Directive: Pull out every line in the listing below that contains the string "Sentos".

= = = =

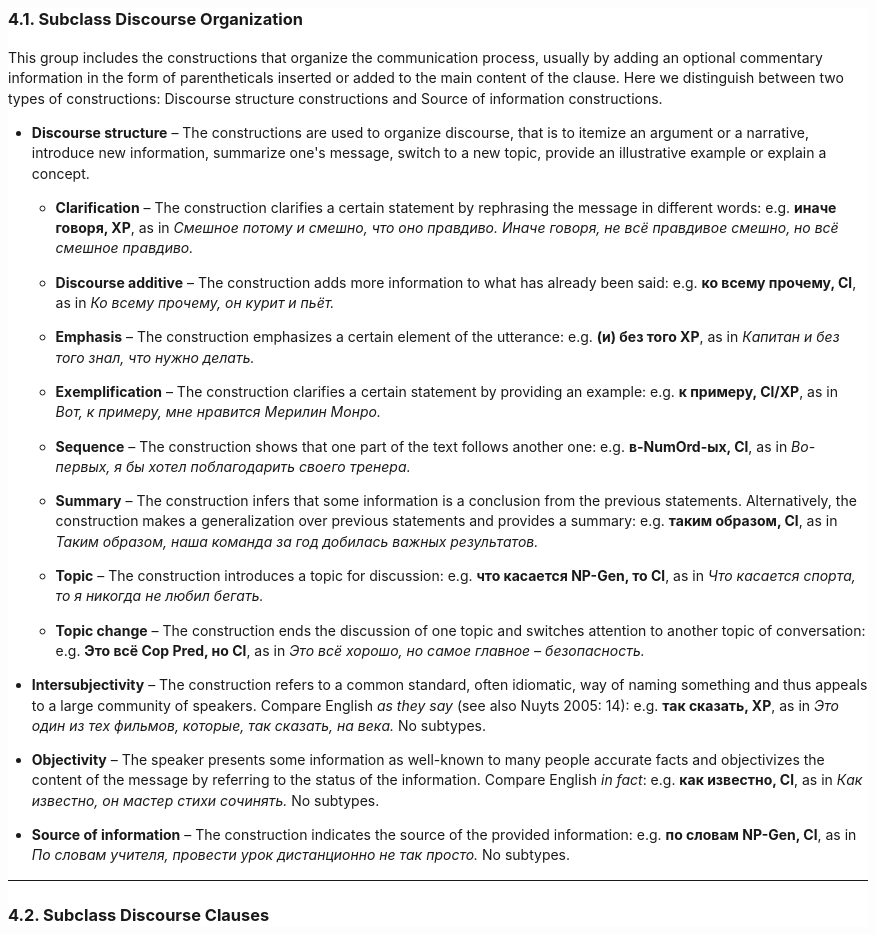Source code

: ### 4.1. Subclass Discourse Organization

This group includes the constructions that organize the communication process, usually by adding an optional commentary information in the form of parentheticals inserted or added to the main content of the clause. Here we distinguish between two types of constructions: Discourse structure constructions and Source of information constructions.

+ **Discourse structure** – The constructions are used to organize discourse, that is to itemize an argument or a narrative, introduce new information, summarize one's message, switch to a new topic, provide an illustrative example or explain a concept.

  + **Clarification** – The construction clarifies a certain statement by rephrasing the message in different words: e.g. **иначе говоря, XP**, as in _Смешное потому и смешно, что оно правдиво. Иначе говоря, не всё правдивое смешно, но всё смешное правдиво._

  + **Discourse additive** – The construction adds more information to what has already been said: e.g. **ко всему прочему, Cl**, as in _Ко всему прочему, он курит и пьёт._

  + **Emphasis** – The construction emphasizes a certain element of the utterance: e.g. **(и) без того XP**, as in _Капитан и без того знал, что нужно делать._

  + **Exеmplification** – The construction clarifies a certain statement by providing an example: e.g. **к примеру, Cl/XP**, as in _Вот, к примеру, мне нравится Мерилин Монро._

  + **Sequence** – The construction shows that one part of the text follows another one: e.g. **в-NumOrd-ых, Cl**, as in _Во-первых, я бы хотел поблагодарить своего тренера._

  + **Summary** – The construction infers that some information is a conclusion from the previous statements. Alternatively, the construction makes a generalization over previous statements and provides a summary: e.g. **таким образом, Cl**, as in _Таким образом, наша команда за год добилась важных результатов._

  + **Topic** – The construction introduces a topic for discussion: e.g. **что касается NP-Gen, то Cl**, as in _Что касается спорта, то я никогда не любил бегать._

  + **Topic change** – The construction ends the discussion of one topic and switches attention to another topic of conversation: e.g. **Это всё Cop Pred, но Cl**, as in _Это всё хорошо, но самое главное – безопасность._

+ **Intersubjectivity** – The construction refers to a common standard, often idiomatic, way of naming something and thus appeals to a large community of speakers. Compare English _as they say_ (see also Nuyts 2005: 14): e.g. **так сказать, XP**, as in _Это один из тех фильмов, которые, так сказать, на века._ No subtypes.

+ **Objectivity** – The speaker presents some information as well-known to many people accurate facts and objectivizes the content of the message by referring to the status of the information. Compare English _in fact_: e.g. **как известно, Cl**, as in _Как известно, он мастер стихи сочинять._ No subtypes.

+ **Source of information** – The construction indicates the source of the provided information: e.g. **по словам NP-Gen, Cl**, as in _По словам учителя, провести урок дистанционно не так просто._ No subtypes.

---

### 4.2. Subclass Discourse Clauses
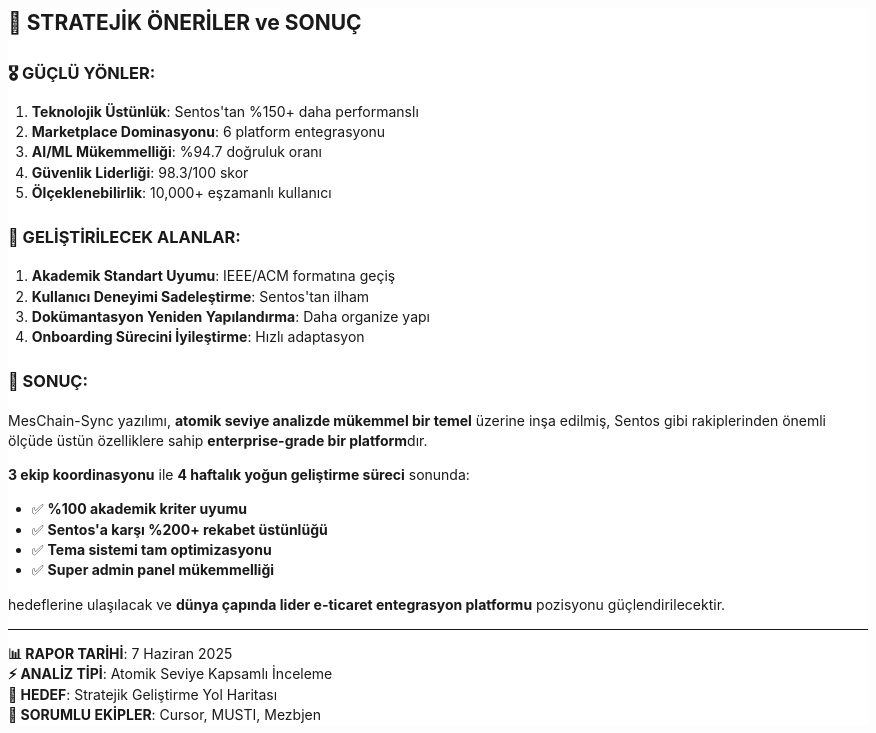 
## 🚀 **STRATEJİK ÖNERİLER ve SONUÇ**

### **🎖️ GÜÇLÜ YÖNLER:**
1. **Teknolojik Üstünlük**: Sentos'tan %150+ daha performanslı
2. **Marketplace Dominasyonu**: 6 platform entegrasyonu
3. **AI/ML Mükemmelliği**: %94.7 doğruluk oranı
4. **Güvenlik Liderliği**: 98.3/100 skor
5. **Ölçeklenebilirlik**: 10,000+ eşzamanlı kullanıcı

### **🔧 GELİŞTİRİLECEK ALANLAR:**
1. **Akademik Standart Uyumu**: IEEE/ACM formatına geçiş
2. **Kullanıcı Deneyimi Sadeleştirme**: Sentos'tan ilham
3. **Dokümantasyon Yeniden Yapılandırma**: Daha organize yapı
4. **Onboarding Sürecini İyileştirme**: Hızlı adaptasyon

### **🎯 SONUÇ:**
MesChain-Sync yazılımı, **atomik seviye analizde mükemmel bir temel** üzerine inşa edilmiş, Sentos gibi rakiplerinden önemli ölçüde üstün özelliklere sahip **enterprise-grade bir platform**dır. 

**3 ekip koordinasyonu** ile **4 haftalık yoğun geliştirme süreci** sonunda:
- ✅ **%100 akademik kriter uyumu**
- ✅ **Sentos'a karşı %200+ rekabet üstünlüğü**
- ✅ **Tema sistemi tam optimizasyonu**
- ✅ **Super admin panel mükemmelliği**

hedeflerine ulaşılacak ve **dünya çapında lider e-ticaret entegrasyon platformu** pozisyonu güçlendirilecektir.

---
**📊 RAPOR TARİHİ**: 7 Haziran 2025  
**⚡ ANALİZ TİPİ**: Atomik Seviye Kapsamlı İnceleme  
**🎯 HEDEF**: Stratejik Geliştirme Yol Haritası  
**👥 SORUMLU EKİPLER**: Cursor, MUSTI, Mezbjen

= = = =

Output for this exercise:
1. **Teknolojik Üstünlük**: Sentos'tan %150+ daha performanslı
2. **Kullanıcı Deneyimi Sadeleştirme**: Sentos'tan ilham
MesChain-Sync yazılımı, **atomik seviye analizde mükemmel bir temel** üzerine inşa edilmiş, Sentos gibi rakiplerinden önemli ölçüde üstün özelliklere sahip **enterprise-grade bir platform**dır. 
- ✅ **Sentos'a karşı %200+ rekabet üstünlüğü**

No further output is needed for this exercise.